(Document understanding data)
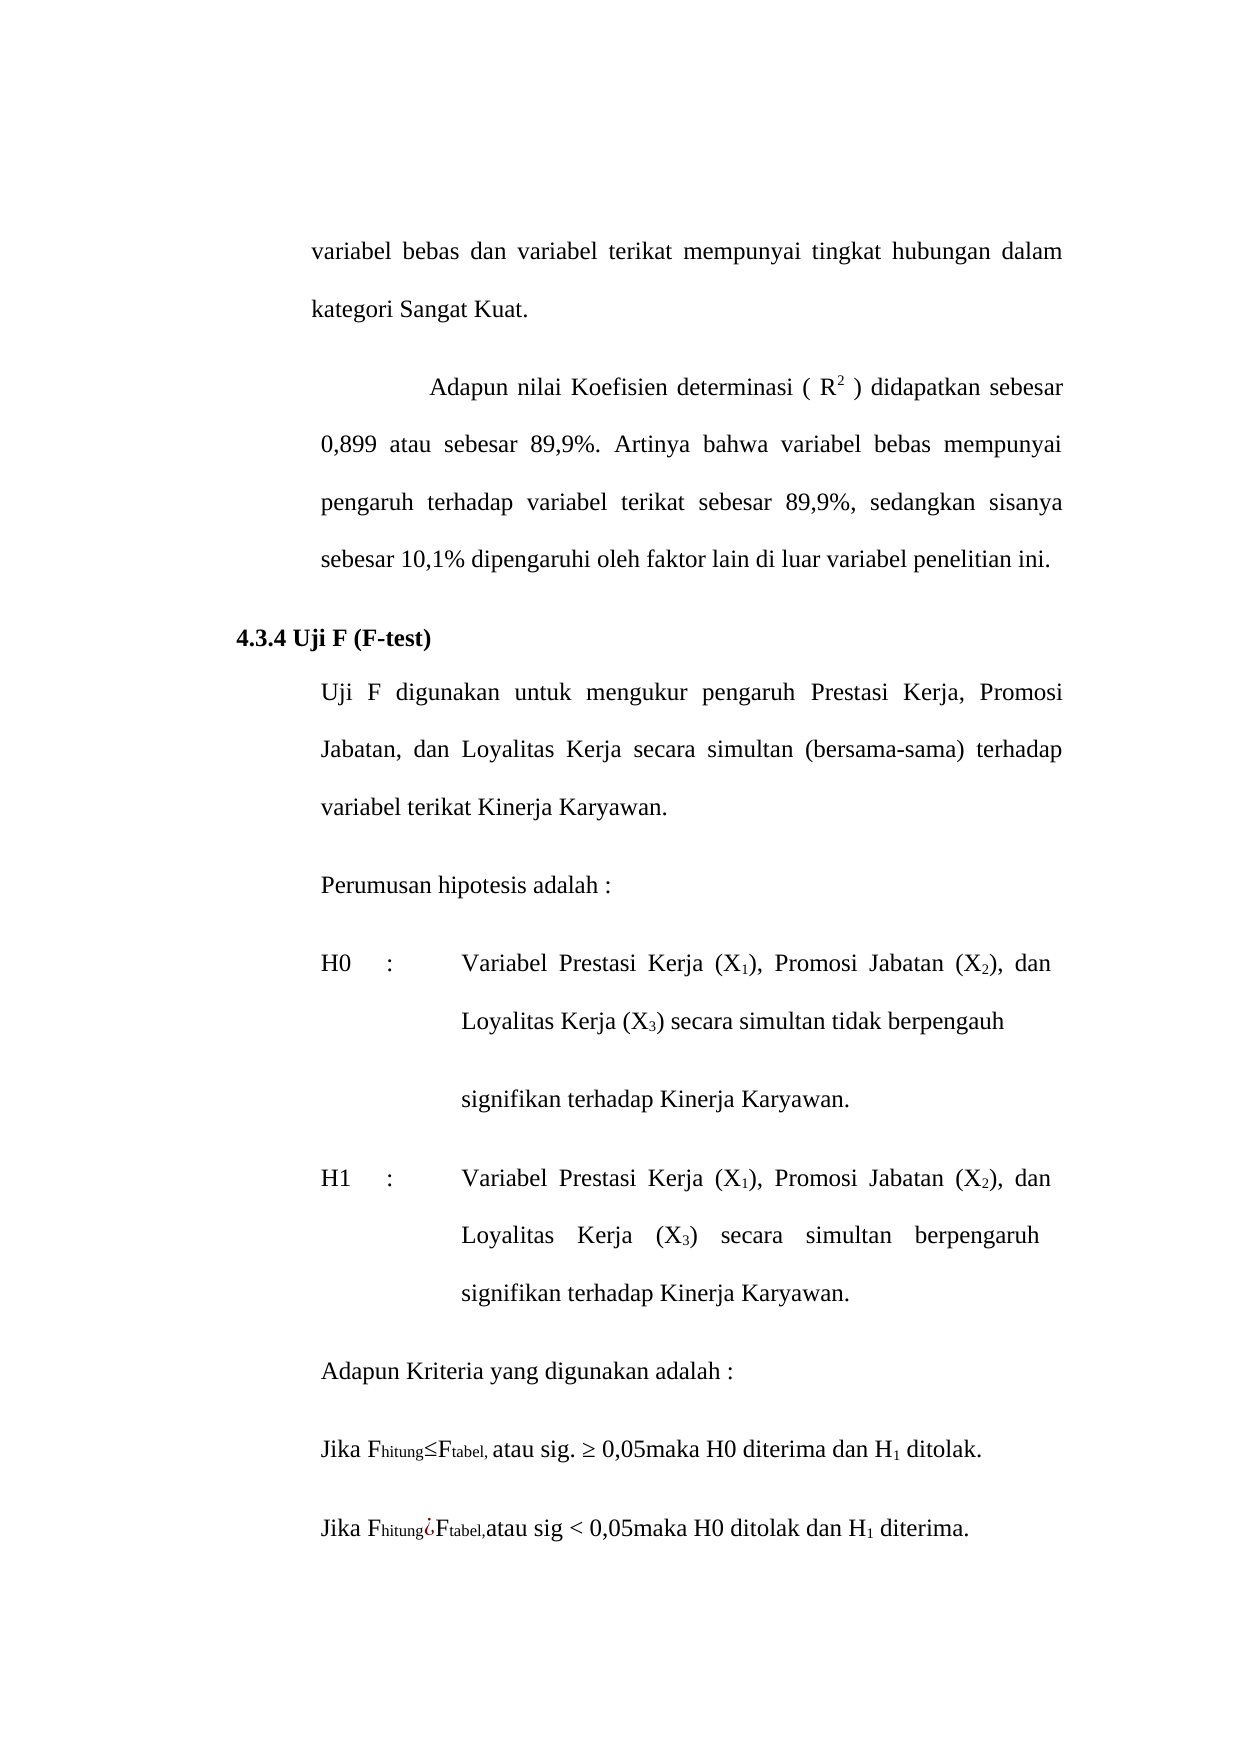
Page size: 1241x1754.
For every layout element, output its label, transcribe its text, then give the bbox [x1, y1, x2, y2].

text Adapun nilai Koefisien determinasi ( R2 ) didapatkan sebesar 0,899 atau sebesar 89,9%. Artinya bahwa variabel bebas mempunyai pengaruh terhadap variabel terikat sebesar 89,9%, sedangkan sisanya sebesar 10,1% dipengaruhi oleh faktor lain di luar variabel penelitian ini. [321, 372, 1063, 573]
text H1 : Variabel Prestasi Kerja (X1), Promosi Jabatan (X2), dan Loyalitas Kerja (X3) secara simultan berpengaruh signifikan terhadap Kinerja Karyawan. [321, 1163, 1063, 1306]
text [311, 236, 1063, 322]
text Uji F digunakan untuk mengukur pengaruh Prestasi Kerja, Promosi Jabatan, dan Loyalitas Kerja secara simultan (bersama-sama) terhadap variabel terikat Kinerja Karyawan. [321, 677, 1063, 821]
text Jika FhitungFtabel, atau sig. ≥ 0,05maka H0 diterima dan H1 ditolak. [321, 1434, 1063, 1463]
text Perumusan hipotesis adalah : [321, 870, 1063, 899]
text H0 : Variabel Prestasi Kerja (X1), Promosi Jabatan (X2), dan Loyalitas Kerja (X3) secara simultan tidak berpengauh [321, 948, 1063, 1035]
text Adapun Kriteria yang digunakan adalah : [321, 1356, 1063, 1385]
text signifikan terhadap Kinerja Karyawan. [321, 1084, 1063, 1113]
text 4.3.4 Uji F (F-test) [236, 623, 1063, 652]
text Jika FhitungFtabel,atau sig < 0,05maka H0 ditolak dan H1 diterima. [321, 1513, 1063, 1541]
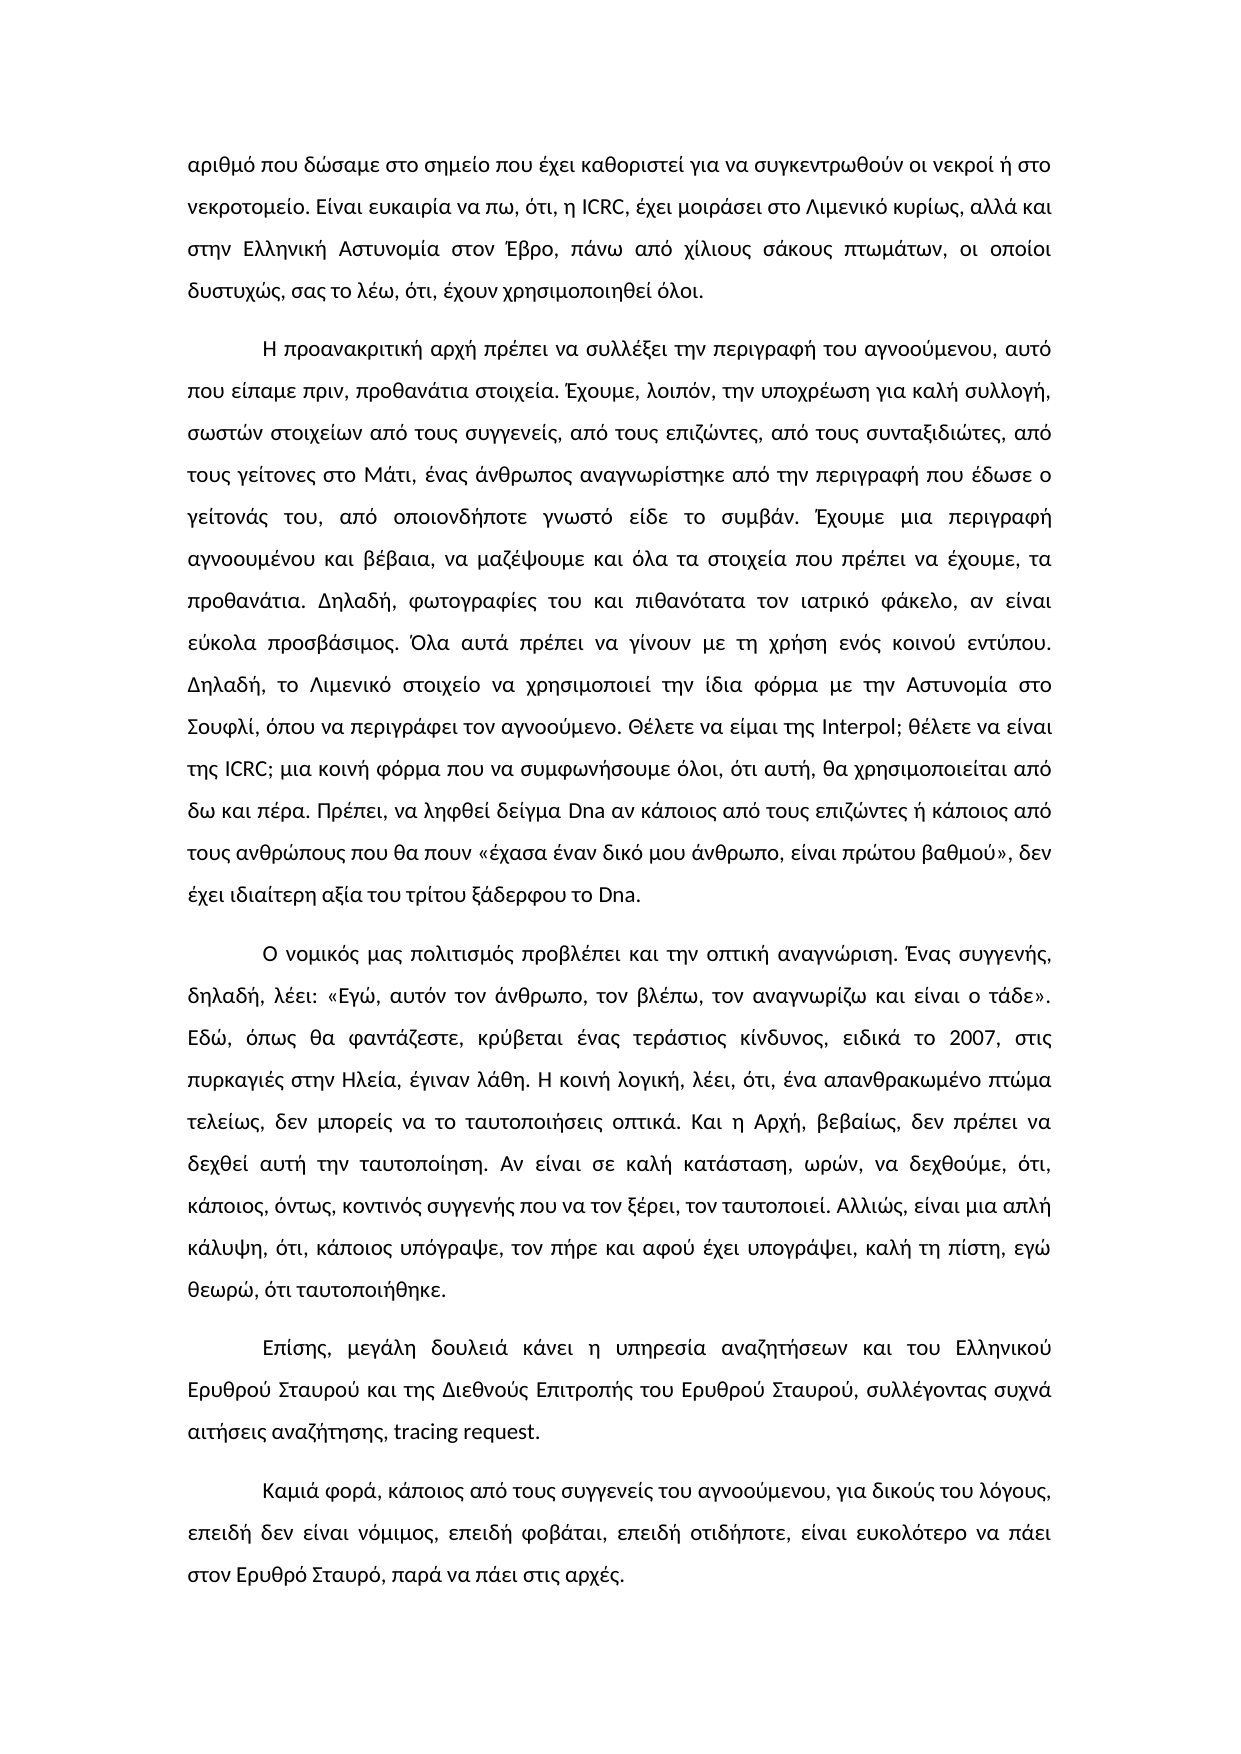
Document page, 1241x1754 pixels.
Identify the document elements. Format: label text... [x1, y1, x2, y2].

text Η προανακριτική αρχή πρέπει να συλλέξει την περιγραφή του αγνοούμενου, αυτό που είπαμε πριν, προθανάτια στοιχεία. Έχουμε, λοιπόν, την υποχρέωση για καλή συλλογή, σωστών στοιχείων από τους συγγενείς, από τους επιζώντες, από τους συνταξιδιώτες, από τους γείτονες στο Μάτι, ένας άνθρωπος αναγνωρίστηκε από την περιγραφή που έδωσε ο γείτονάς του, από οποιονδήποτε γνωστό είδε το συμβάν. Έχουμε μια περιγραφή αγνοουμένου και βέβαια, να μαζέψουμε και όλα τα στοιχεία που πρέπει να έχουμε, τα προθανάτια. Δηλαδή, φωτογραφίες του και πιθανότατα τον ιατρικό φάκελο, αν είναι εύκολα προσβάσιμος. Όλα αυτά πρέπει να γίνουν με τη χρήση ενός κοινού εντύπου. Δηλαδή, το Λιμενικό στοιχείο να χρησιμοποιεί την ίδια φόρμα με την Αστυνομία στο Σουφλί, όπου να περιγράφει τον αγνοούμενο. Θέλετε να είμαι της Interpol; θέλετε να είναι της ICRC; μια κοινή φόρμα που να συμφωνήσουμε όλοι, ότι αυτή, θα χρησιμοποιείται από δω και πέρα. Πρέπει, να ληφθεί δείγμα Dna αν κάποιος από τους επιζώντες ή κάποιος από τους ανθρώπους που θα πουν «έχασα έναν δικό μου άνθρωπο, είναι πρώτου βαθμού», δεν έχει ιδιαίτερη αξία του τρίτου ξάδερφου το Dna. [187, 334, 1053, 908]
text Ο νομικός μας πολιτισμός προβλέπει και την οπτική αναγνώριση. Ένας συγγενής, δηλαδή, λέει: «Εγώ, αυτόν τον άνθρωπο, τον βλέπω, τον αναγνωρίζω και είναι ο τάδε». Εδώ, όπως θα φαντάζεστε, κρύβεται ένας τεράστιος κίνδυνος, ειδικά το 2007, στις πυρκαγιές στην Ηλεία, έγιναν λάθη. Η κοινή λογική, λέει, ότι, ένα απανθρακωμένο πτώμα τελείως, δεν μπορείς να το ταυτοποιήσεις οπτικά. Και η Αρχή, βεβαίως, δεν πρέπει να δεχθεί αυτή την ταυτοποίηση. Αν είναι σε καλή κατάσταση, ωρών, να δεχθούμε, ότι, κάποιος, όντως, κοντινός συγγενής που να τον ξέρει, τον ταυτοποιεί. Αλλιώς, είναι μια απλή κάλυψη, ότι, κάποιος υπόγραψε, τον πήρε και αφού έχει υπογράψει, καλή τη πίστη, εγώ θεωρώ, ότι ταυτοποιήθηκε. [187, 939, 1053, 1303]
text Καμιά φορά, κάποιος από τους συγγενείς του αγνοούμενου, για δικούς του λόγους, επειδή δεν είναι νόμιμος, επειδή φοβάται, επειδή οτιδήποτε, είναι ευκολότερο να πάει στον Ερυθρό Σταυρό, παρά να πάει στις αρχές. [187, 1476, 1053, 1588]
text Επίσης, μεγάλη δουλειά κάνει η υπηρεσία αναζητήσεων και του Ελληνικού Ερυθρού Σταυρού και της Διεθνούς Επιτροπής του Ερυθρού Σταυρού, συλλέγοντας συχνά αιτήσεις αναζήτησης, tracing request. [187, 1333, 1053, 1445]
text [187, 150, 1053, 304]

- PROBLEM STATEMENT:
Give the entries above again word for word, without any pictures.

- SOLUTION TO THIS TASK:
Page size: 1241x1754.
For every layout element, output its label, transcribe its text, then give the bbox [x1, y1, x2, y2].

text Adapun nilai Koefisien determinasi ( R2 ) didapatkan sebesar 0,899 atau sebesar 89,9%. Artinya bahwa variabel bebas mempunyai pengaruh terhadap variabel terikat sebesar 89,9%, sedangkan sisanya sebesar 10,1% dipengaruhi oleh faktor lain di luar variabel penelitian ini. [321, 372, 1063, 573]
text H1 : Variabel Prestasi Kerja (X1), Promosi Jabatan (X2), dan Loyalitas Kerja (X3) secara simultan berpengaruh signifikan terhadap Kinerja Karyawan. [321, 1163, 1063, 1306]
text [311, 236, 1063, 322]
text Uji F digunakan untuk mengukur pengaruh Prestasi Kerja, Promosi Jabatan, dan Loyalitas Kerja secara simultan (bersama-sama) terhadap variabel terikat Kinerja Karyawan. [321, 677, 1063, 821]
text Jika FhitungFtabel, atau sig. ≥ 0,05maka H0 diterima dan H1 ditolak. [321, 1434, 1063, 1463]
text Perumusan hipotesis adalah : [321, 870, 1063, 899]
text H0 : Variabel Prestasi Kerja (X1), Promosi Jabatan (X2), dan Loyalitas Kerja (X3) secara simultan tidak berpengauh [321, 948, 1063, 1035]
text Adapun Kriteria yang digunakan adalah : [321, 1356, 1063, 1385]
text signifikan terhadap Kinerja Karyawan. [321, 1084, 1063, 1113]
text 4.3.4 Uji F (F-test) [236, 623, 1063, 652]
text Jika FhitungFtabel,atau sig < 0,05maka H0 ditolak dan H1 diterima. [321, 1513, 1063, 1541]
Document page, 1241x1754 pixels.
Identify the document elements. Format: label text... [x1, y1, x2, y2].

text Η προανακριτική αρχή πρέπει να συλλέξει την περιγραφή του αγνοούμενου, αυτό που είπαμε πριν, προθανάτια στοιχεία. Έχουμε, λοιπόν, την υποχρέωση για καλή συλλογή, σωστών στοιχείων από τους συγγενείς, από τους επιζώντες, από τους συνταξιδιώτες, από τους γείτονες στο Μάτι, ένας άνθρωπος αναγνωρίστηκε από την περιγραφή που έδωσε ο γείτονάς του, από οποιονδήποτε γνωστό είδε το συμβάν. Έχουμε μια περιγραφή αγνοουμένου και βέβαια, να μαζέψουμε και όλα τα στοιχεία που πρέπει να έχουμε, τα προθανάτια. Δηλαδή, φωτογραφίες του και πιθανότατα τον ιατρικό φάκελο, αν είναι εύκολα προσβάσιμος. Όλα αυτά πρέπει να γίνουν με τη χρήση ενός κοινού εντύπου. Δηλαδή, το Λιμενικό στοιχείο να χρησιμοποιεί την ίδια φόρμα με την Αστυνομία στο Σουφλί, όπου να περιγράφει τον αγνοούμενο. Θέλετε να είμαι της Interpol; θέλετε να είναι της ICRC; μια κοινή φόρμα που να συμφωνήσουμε όλοι, ότι αυτή, θα χρησιμοποιείται από δω και πέρα. Πρέπει, να ληφθεί δείγμα Dna αν κάποιος από τους επιζώντες ή κάποιος από τους ανθρώπους που θα πουν «έχασα έναν δικό μου άνθρωπο, είναι πρώτου βαθμού», δεν έχει ιδιαίτερη αξία του τρίτου ξάδερφου το Dna. [187, 334, 1053, 908]
text Ο νομικός μας πολιτισμός προβλέπει και την οπτική αναγνώριση. Ένας συγγενής, δηλαδή, λέει: «Εγώ, αυτόν τον άνθρωπο, τον βλέπω, τον αναγνωρίζω και είναι ο τάδε». Εδώ, όπως θα φαντάζεστε, κρύβεται ένας τεράστιος κίνδυνος, ειδικά το 2007, στις πυρκαγιές στην Ηλεία, έγιναν λάθη. Η κοινή λογική, λέει, ότι, ένα απανθρακωμένο πτώμα τελείως, δεν μπορείς να το ταυτοποιήσεις οπτικά. Και η Αρχή, βεβαίως, δεν πρέπει να δεχθεί αυτή την ταυτοποίηση. Αν είναι σε καλή κατάσταση, ωρών, να δεχθούμε, ότι, κάποιος, όντως, κοντινός συγγενής που να τον ξέρει, τον ταυτοποιεί. Αλλιώς, είναι μια απλή κάλυψη, ότι, κάποιος υπόγραψε, τον πήρε και αφού έχει υπογράψει, καλή τη πίστη, εγώ θεωρώ, ότι ταυτοποιήθηκε. [187, 939, 1053, 1303]
text Καμιά φορά, κάποιος από τους συγγενείς του αγνοούμενου, για δικούς του λόγους, επειδή δεν είναι νόμιμος, επειδή φοβάται, επειδή οτιδήποτε, είναι ευκολότερο να πάει στον Ερυθρό Σταυρό, παρά να πάει στις αρχές. [187, 1476, 1053, 1588]
text Επίσης, μεγάλη δουλειά κάνει η υπηρεσία αναζητήσεων και του Ελληνικού Ερυθρού Σταυρού και της Διεθνούς Επιτροπής του Ερυθρού Σταυρού, συλλέγοντας συχνά αιτήσεις αναζήτησης, tracing request. [187, 1333, 1053, 1445]
text [187, 150, 1053, 304]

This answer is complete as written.